■ Selected passage

When Jerry King moved from Mansfield, Ohio (133 miles) to teach music at Olney in the fall of 2010, he quickly saw how this place became a new kind of home to its students and faculty from all over the world, and in that home everyone was building a family. Then he read about the upcoming Pumpkin Festival, a September tradition in Barnesville for almost 50 years. He recognized “that for Barnesville, the Pumpkin Festival is a homecoming” for people all around the Ohio Valley. Jerry wanted Olney’s idea of family to extend to the town. And he wanted to do that with a float in the Pumpkin Parade.
The float project quickly caught on. Students and faculty, led by King, got up early Saturday mornings to work in the gravel lot outside the Henderson building. They tore up old drapes, molded cardboard, painted and painted and painted, until they had mounted a four-foot, paper-mâché pumpkin on one of the school’s hay wagons. In subtle oranges and yellows and browns, the pumpkin’s “skin” revealed the continents of globe, and giant blossoms, leaves, and vines. Students had used art class to paint the flags of countries from which current Olney students hale and lined the edge of the wagon with those bright, waving banners. In the library working on a project about the Harlem Renaissance, Kita Frick-Shipley ‘14 (Richmond, Indiana – 212 miles) and Inea Lehner ‘14 (Blue Mounds, Wisconsin – 636 miles) say they enjoyed those early mornings working with Jerry and the other students. “It was the beginning of the year,” says Frick-Shipley. “You got to paint and talk with everyone else and really get to know them.” Lehner agrees. “It was cool to see all those flags, where everyone is from. On the actual float, the flags were representing us surrounding the world, and we were all brought together in this place and a new home.”

■ Data under study
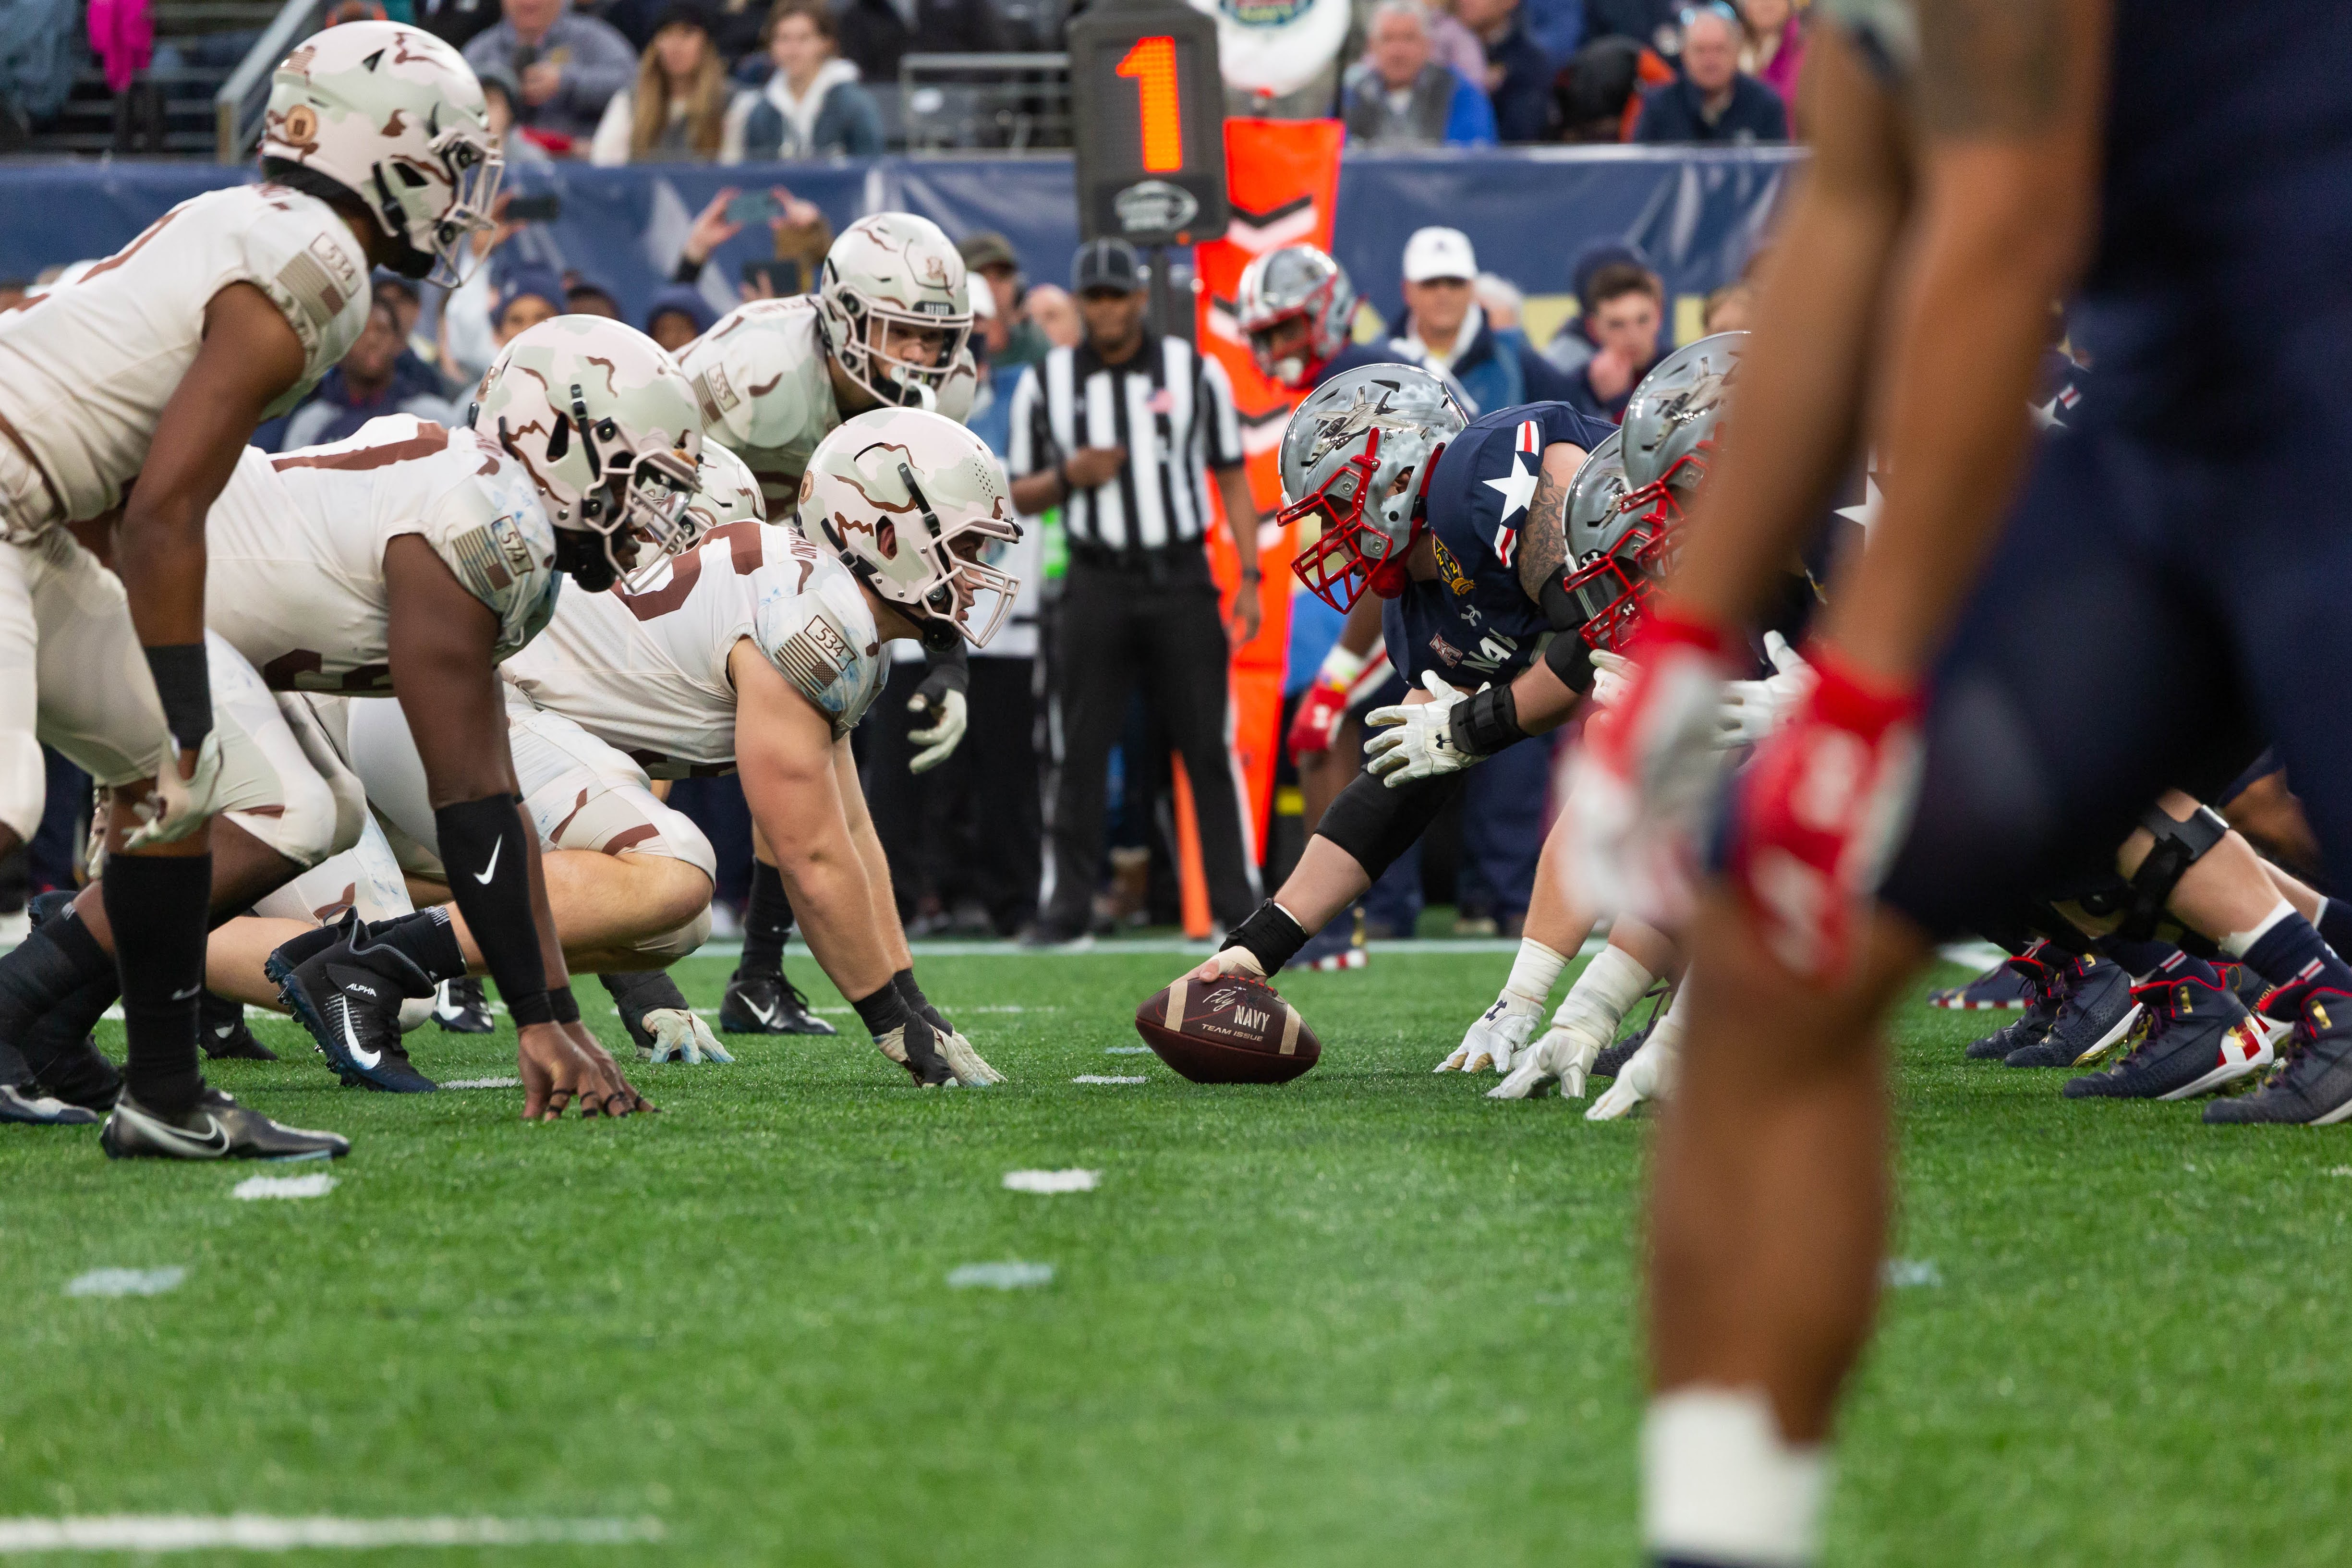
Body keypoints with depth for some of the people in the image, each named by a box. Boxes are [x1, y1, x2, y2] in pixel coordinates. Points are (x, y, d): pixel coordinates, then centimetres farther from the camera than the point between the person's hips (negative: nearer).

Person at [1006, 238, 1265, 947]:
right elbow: (1019, 496, 11)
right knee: (1080, 754, 0)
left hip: (1181, 578, -1)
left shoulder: (1195, 373, 4)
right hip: (1098, 586, 1)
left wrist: (1249, 577, -1)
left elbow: (1232, 480, 7)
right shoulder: (1046, 383, 6)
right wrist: (1068, 476, -11)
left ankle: (1237, 902, 3)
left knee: (1209, 748, -1)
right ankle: (1066, 907, 5)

■ Questions
**1)** According to the passage about the Olney pumpkin float, how long has the Pumpkin Festival been a September tradition in Barnesville?
**2)** Please continue the passage about the Olney pumpkin float from its final sentence, not the data.

■ Answers
**1)** Almost 50 years.

**2)**
When the work was finished, the Olney Friends School float trundled down the street behind the school’s Ford tractor proclaiming, “The world is our hometown.” Walking beside the float, Olney students and faculty waved to the children along the street, taking a step toward feeling at home, connected to this small place in Ohio.
Dan Chen ’11 from Wuhu, China (7,366 miles) says Olney gives her the experience of having a new kind of family. Chen doesn’t have siblings, but at Olney she feels like she does. “People from all over the world live here like brothers and sisters. I love it.” Martina Karugarama ‘11 from Kigali, Rwanda (7,748 miles), agrees. “Everyone, the students, feels like your siblings,” she says, and then she goes on, “And then when we sit at lunch, with students and adults at the same table, and your math teacher corrects your manners, it’s just like your mom.” For Karugarama that feeling of being reminded of one place by the familiarity of another goes both ways. In her home in Kigali, she is sometimes reminded of trips to Riesbeck’s, the local grocery Olney students visit to purchase everything from shampoo to produce. “You know how we walk to town here at Olney, how we never use cars, and carry things in our hands? In Kigali, at home, when we walk to the store, I say to my friends, ‘Oh, This is just like Olney!’”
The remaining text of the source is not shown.